Don't bother with the non-Rumble portion of the show. Skip ahead to the 1:16:20 mark to see some awesome wrestler promos. From there follows what is my favorite battle royal, one that includes a tremendous performance from commentator Bobby Heenan. To be honest, I'm re-watching this Rumble as I type this sentence.
2 WrestleMania XIX (2003)
I had, until I went back and watched it, forgotten just how much I loved this show. Matt Hardy vs. Rey Mysterio had the crowd hot right out of the gates. Team Angle vs. Los Guerreros vs. Chris Benoit and Rhyno was as entertaining as expected. Shawn Michaels and Chris Jericho stole the show, at least they did until Hulk Hogan and Vince McMahon had their street fight. The Rock vs. Steve Austin told an intriguing story.
Oh yeah. Brock Lesnar nearly broke his neck.

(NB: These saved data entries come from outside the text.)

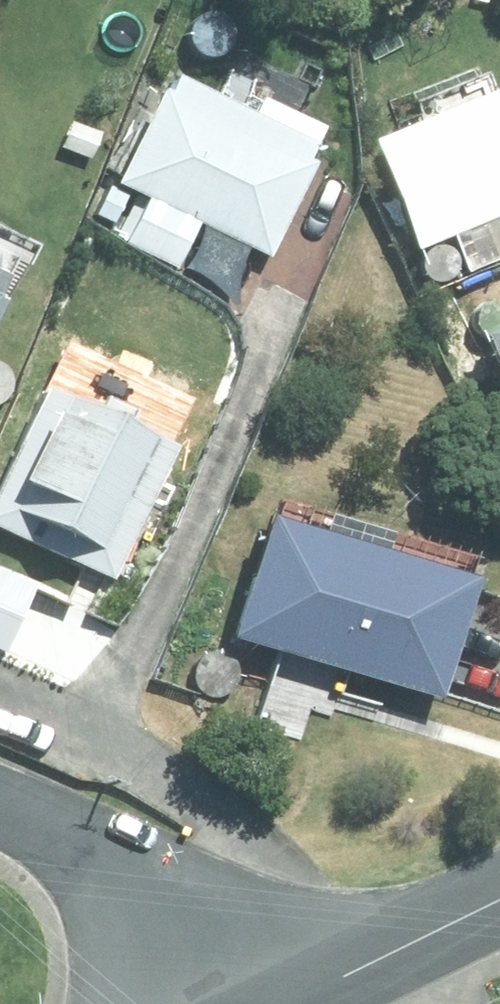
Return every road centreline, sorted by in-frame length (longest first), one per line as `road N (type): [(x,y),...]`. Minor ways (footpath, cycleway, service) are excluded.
road 1 (residential): [(351,970),(0,818)]
road 2 (residential): [(351,970),(499,897)]

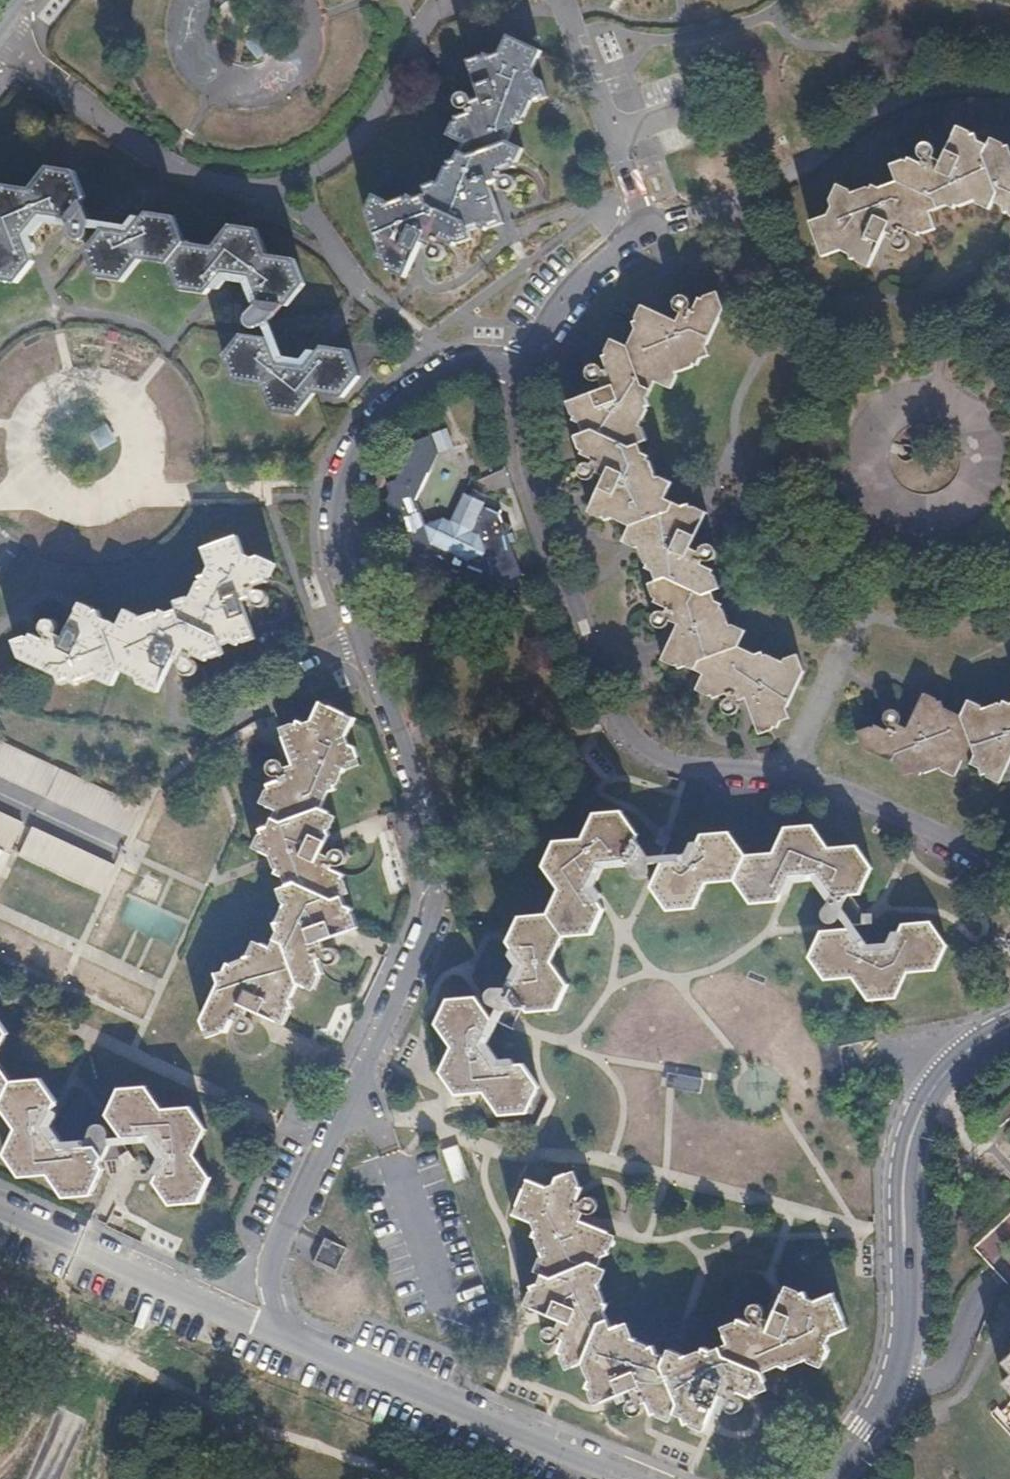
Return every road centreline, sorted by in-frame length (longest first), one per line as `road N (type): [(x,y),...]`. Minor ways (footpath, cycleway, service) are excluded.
road 1 (residential): [(519,370),(456,355),(350,446),(330,489),(335,577),(442,851),(436,915),(273,1267),(270,1331)]
road 2 (residential): [(1009,897),(986,863),(861,807),(786,780),(685,771),(625,734),(608,712),(519,462),(510,406),(519,370)]
road 3 (residential): [(827,1478),(851,1454),(894,1378),(906,1129),(926,1091),(1009,1025)]
road 4 (residential): [(270,1331),(638,1478)]
road 5 (residential): [(590,86),(647,233),(606,254),(519,370)]
road 6 (residential): [(0,1201),(270,1331)]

I don't recall ever re-watching this show from start to finish before the launch of the WWE Network. It may not be at the level of the 'Mania that sits atop this list, but it's right up there with the best 'Manias to ever occur.
Pro tip: Save some time, and skip the concert segments.
1 WrestleMania X-Seven (2001)
Sure, the name of the show is nothing short of ridiculous looking back 13 years later, but the 17th edition of WrestleMania is viewed by many as one of the greatest pay-per-views in WWE history. This 'Mania had it all; a historic TLC Match, a Kurt Angle-Chris Benoit battle, and The Rock facing Steve Austin for the WWE Championship.
The highlight of the PPV, for me, remains The Undertaker vs. Triple H. I thought that feud had been perfectly set up in the shows leading up to 'Mania, and that match, rarely mentioned on WWE TV these days, was as good as any 'Taker has had on pro wrestling's biggest stage. In fact, stop reading this right now and go watch it if you've never before seen it.